About this exercise: Output every record below precisely as it is written.

Materials provided:
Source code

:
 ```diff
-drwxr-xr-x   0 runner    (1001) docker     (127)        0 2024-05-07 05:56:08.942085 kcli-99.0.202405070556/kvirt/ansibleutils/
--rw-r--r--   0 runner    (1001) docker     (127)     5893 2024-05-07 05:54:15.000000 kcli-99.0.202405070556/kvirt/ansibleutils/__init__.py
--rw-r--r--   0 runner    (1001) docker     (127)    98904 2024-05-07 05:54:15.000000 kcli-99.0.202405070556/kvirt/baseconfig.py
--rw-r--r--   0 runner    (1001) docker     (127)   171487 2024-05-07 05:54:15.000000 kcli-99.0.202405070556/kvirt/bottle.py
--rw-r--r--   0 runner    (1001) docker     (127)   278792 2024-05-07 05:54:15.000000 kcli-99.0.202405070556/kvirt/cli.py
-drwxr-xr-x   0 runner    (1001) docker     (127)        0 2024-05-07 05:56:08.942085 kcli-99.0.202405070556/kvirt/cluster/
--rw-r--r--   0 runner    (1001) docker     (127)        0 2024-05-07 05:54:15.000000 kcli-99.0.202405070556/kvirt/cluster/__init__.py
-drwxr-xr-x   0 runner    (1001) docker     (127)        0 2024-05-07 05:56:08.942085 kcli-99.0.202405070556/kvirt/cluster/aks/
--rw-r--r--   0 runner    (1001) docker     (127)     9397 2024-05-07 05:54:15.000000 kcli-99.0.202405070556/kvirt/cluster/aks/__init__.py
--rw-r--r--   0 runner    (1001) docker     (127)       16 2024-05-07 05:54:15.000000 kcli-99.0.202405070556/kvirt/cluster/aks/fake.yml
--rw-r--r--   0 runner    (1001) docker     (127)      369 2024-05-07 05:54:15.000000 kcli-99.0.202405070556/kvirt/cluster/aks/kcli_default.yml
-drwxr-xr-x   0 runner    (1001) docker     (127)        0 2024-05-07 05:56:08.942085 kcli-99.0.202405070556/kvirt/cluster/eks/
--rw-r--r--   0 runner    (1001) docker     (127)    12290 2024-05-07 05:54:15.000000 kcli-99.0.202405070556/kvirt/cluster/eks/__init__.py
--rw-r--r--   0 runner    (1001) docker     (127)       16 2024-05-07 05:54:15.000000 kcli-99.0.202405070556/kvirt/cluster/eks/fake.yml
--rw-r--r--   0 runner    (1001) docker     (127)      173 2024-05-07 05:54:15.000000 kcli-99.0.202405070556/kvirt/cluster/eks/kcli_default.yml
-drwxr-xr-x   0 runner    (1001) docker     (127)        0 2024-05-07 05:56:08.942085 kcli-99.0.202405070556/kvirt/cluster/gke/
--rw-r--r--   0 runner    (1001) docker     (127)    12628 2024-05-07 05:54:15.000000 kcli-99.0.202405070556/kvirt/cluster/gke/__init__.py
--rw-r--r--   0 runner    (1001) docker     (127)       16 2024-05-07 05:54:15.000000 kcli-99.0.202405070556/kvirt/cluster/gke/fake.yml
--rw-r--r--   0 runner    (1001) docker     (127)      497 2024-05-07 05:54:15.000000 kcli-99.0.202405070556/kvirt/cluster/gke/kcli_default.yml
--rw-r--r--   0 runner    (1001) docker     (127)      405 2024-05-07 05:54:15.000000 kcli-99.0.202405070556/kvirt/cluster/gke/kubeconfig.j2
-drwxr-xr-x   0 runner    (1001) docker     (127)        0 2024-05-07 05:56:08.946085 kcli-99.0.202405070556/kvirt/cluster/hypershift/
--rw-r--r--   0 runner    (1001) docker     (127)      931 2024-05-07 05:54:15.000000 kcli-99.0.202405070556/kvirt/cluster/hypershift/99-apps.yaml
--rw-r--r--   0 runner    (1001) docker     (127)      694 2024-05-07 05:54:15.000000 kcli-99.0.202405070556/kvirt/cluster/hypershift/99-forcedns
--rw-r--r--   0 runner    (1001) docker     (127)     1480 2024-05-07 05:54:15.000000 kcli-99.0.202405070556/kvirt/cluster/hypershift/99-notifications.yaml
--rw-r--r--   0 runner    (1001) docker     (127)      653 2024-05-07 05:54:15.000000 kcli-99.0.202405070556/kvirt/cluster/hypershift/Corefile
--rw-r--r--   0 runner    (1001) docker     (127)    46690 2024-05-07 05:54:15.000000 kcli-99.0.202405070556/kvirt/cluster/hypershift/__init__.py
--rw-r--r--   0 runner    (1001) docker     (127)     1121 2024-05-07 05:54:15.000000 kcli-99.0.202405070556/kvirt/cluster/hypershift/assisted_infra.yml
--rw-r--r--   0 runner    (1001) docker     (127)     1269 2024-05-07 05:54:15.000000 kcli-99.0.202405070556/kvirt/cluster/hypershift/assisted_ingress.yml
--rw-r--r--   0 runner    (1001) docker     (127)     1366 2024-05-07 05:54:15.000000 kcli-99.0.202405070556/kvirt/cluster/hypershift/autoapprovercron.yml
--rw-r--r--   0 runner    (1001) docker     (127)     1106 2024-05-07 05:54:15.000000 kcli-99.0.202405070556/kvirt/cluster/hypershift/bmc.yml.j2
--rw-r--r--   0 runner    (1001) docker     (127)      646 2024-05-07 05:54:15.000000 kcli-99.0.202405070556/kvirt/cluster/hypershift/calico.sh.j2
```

Solution for this task:
Source code

:
 ```diff
-drwxr-xr-x   0 runner    (1001) docker     (127)        0 2024-05-07 05:56:08.942085 kcli-99.0.202405070556/kvirt/ansibleutils/
--rw-r--r--   0 runner    (1001) docker     (127)     5893 2024-05-07 05:54:15.000000 kcli-99.0.202405070556/kvirt/ansibleutils/__init__.py
--rw-r--r--   0 runner    (1001) docker     (127)    98904 2024-05-07 05:54:15.000000 kcli-99.0.202405070556/kvirt/baseconfig.py
--rw-r--r--   0 runner    (1001) docker     (127)   171487 2024-05-07 05:54:15.000000 kcli-99.0.202405070556/kvirt/bottle.py
--rw-r--r--   0 runner    (1001) docker     (127)   278792 2024-05-07 05:54:15.000000 kcli-99.0.202405070556/kvirt/cli.py
-drwxr-xr-x   0 runner    (1001) docker     (127)        0 2024-05-07 05:56:08.942085 kcli-99.0.202405070556/kvirt/cluster/
--rw-r--r--   0 runner    (1001) docker     (127)        0 2024-05-07 05:54:15.000000 kcli-99.0.202405070556/kvirt/cluster/__init__.py
-drwxr-xr-x   0 runner    (1001) docker     (127)        0 2024-05-07 05:56:08.942085 kcli-99.0.202405070556/kvirt/cluster/aks/
--rw-r--r--   0 runner    (1001) docker     (127)     9397 2024-05-07 05:54:15.000000 kcli-99.0.202405070556/kvirt/cluster/aks/__init__.py
--rw-r--r--   0 runner    (1001) docker     (127)       16 2024-05-07 05:54:15.000000 kcli-99.0.202405070556/kvirt/cluster/aks/fake.yml
--rw-r--r--   0 runner    (1001) docker     (127)      369 2024-05-07 05:54:15.000000 kcli-99.0.202405070556/kvirt/cluster/aks/kcli_default.yml
-drwxr-xr-x   0 runner    (1001) docker     (127)        0 2024-05-07 05:56:08.942085 kcli-99.0.202405070556/kvirt/cluster/eks/
--rw-r--r--   0 runner    (1001) docker     (127)    12290 2024-05-07 05:54:15.000000 kcli-99.0.202405070556/kvirt/cluster/eks/__init__.py
--rw-r--r--   0 runner    (1001) docker     (127)       16 2024-05-07 05:54:15.000000 kcli-99.0.202405070556/kvirt/cluster/eks/fake.yml
--rw-r--r--   0 runner    (1001) docker     (127)      173 2024-05-07 05:54:15.000000 kcli-99.0.202405070556/kvirt/cluster/eks/kcli_default.yml
-drwxr-xr-x   0 runner    (1001) docker     (127)        0 2024-05-07 05:56:08.942085 kcli-99.0.202405070556/kvirt/cluster/gke/
--rw-r--r--   0 runner    (1001) docker     (127)    12628 2024-05-07 05:54:15.000000 kcli-99.0.202405070556/kvirt/cluster/gke/__init__.py
--rw-r--r--   0 runner    (1001) docker     (127)       16 2024-05-07 05:54:15.000000 kcli-99.0.202405070556/kvirt/cluster/gke/fake.yml
--rw-r--r--   0 runner    (1001) docker     (127)      497 2024-05-07 05:54:15.000000 kcli-99.0.202405070556/kvirt/cluster/gke/kcli_default.yml
--rw-r--r--   0 runner    (1001) docker     (127)      405 2024-05-07 05:54:15.000000 kcli-99.0.202405070556/kvirt/cluster/gke/kubeconfig.j2
-drwxr-xr-x   0 runner    (1001) docker     (127)        0 2024-05-07 05:56:08.946085 kcli-99.0.202405070556/kvirt/cluster/hypershift/
--rw-r--r--   0 runner    (1001) docker     (127)      931 2024-05-07 05:54:15.000000 kcli-99.0.202405070556/kvirt/cluster/hypershift/99-apps.yaml
--rw-r--r--   0 runner    (1001) docker     (127)      694 2024-05-07 05:54:15.000000 kcli-99.0.202405070556/kvirt/cluster/hypershift/99-forcedns
--rw-r--r--   0 runner    (1001) docker     (127)     1480 2024-05-07 05:54:15.000000 kcli-99.0.202405070556/kvirt/cluster/hypershift/99-notifications.yaml
--rw-r--r--   0 runner    (1001) docker     (127)      653 2024-05-07 05:54:15.000000 kcli-99.0.202405070556/kvirt/cluster/hypershift/Corefile
--rw-r--r--   0 runner    (1001) docker     (127)    46690 2024-05-07 05:54:15.000000 kcli-99.0.202405070556/kvirt/cluster/hypershift/__init__.py
--rw-r--r--   0 runner    (1001) docker     (127)     1121 2024-05-07 05:54:15.000000 kcli-99.0.202405070556/kvirt/cluster/hypershift/assisted_infra.yml
--rw-r--r--   0 runner    (1001) docker     (127)     1269 2024-05-07 05:54:15.000000 kcli-99.0.202405070556/kvirt/cluster/hypershift/assisted_ingress.yml
--rw-r--r--   0 runner    (1001) docker     (127)     1366 2024-05-07 05:54:15.000000 kcli-99.0.202405070556/kvirt/cluster/hypershift/autoapprovercron.yml
--rw-r--r--   0 runner    (1001) docker     (127)     1106 2024-05-07 05:54:15.000000 kcli-99.0.202405070556/kvirt/cluster/hypershift/bmc.yml.j2
--rw-r--r--   0 runner    (1001) docker     (127)      646 2024-05-07 05:54:15.000000 kcli-99.0.202405070556/kvirt/cluster/hypershift/calico.sh.j2
```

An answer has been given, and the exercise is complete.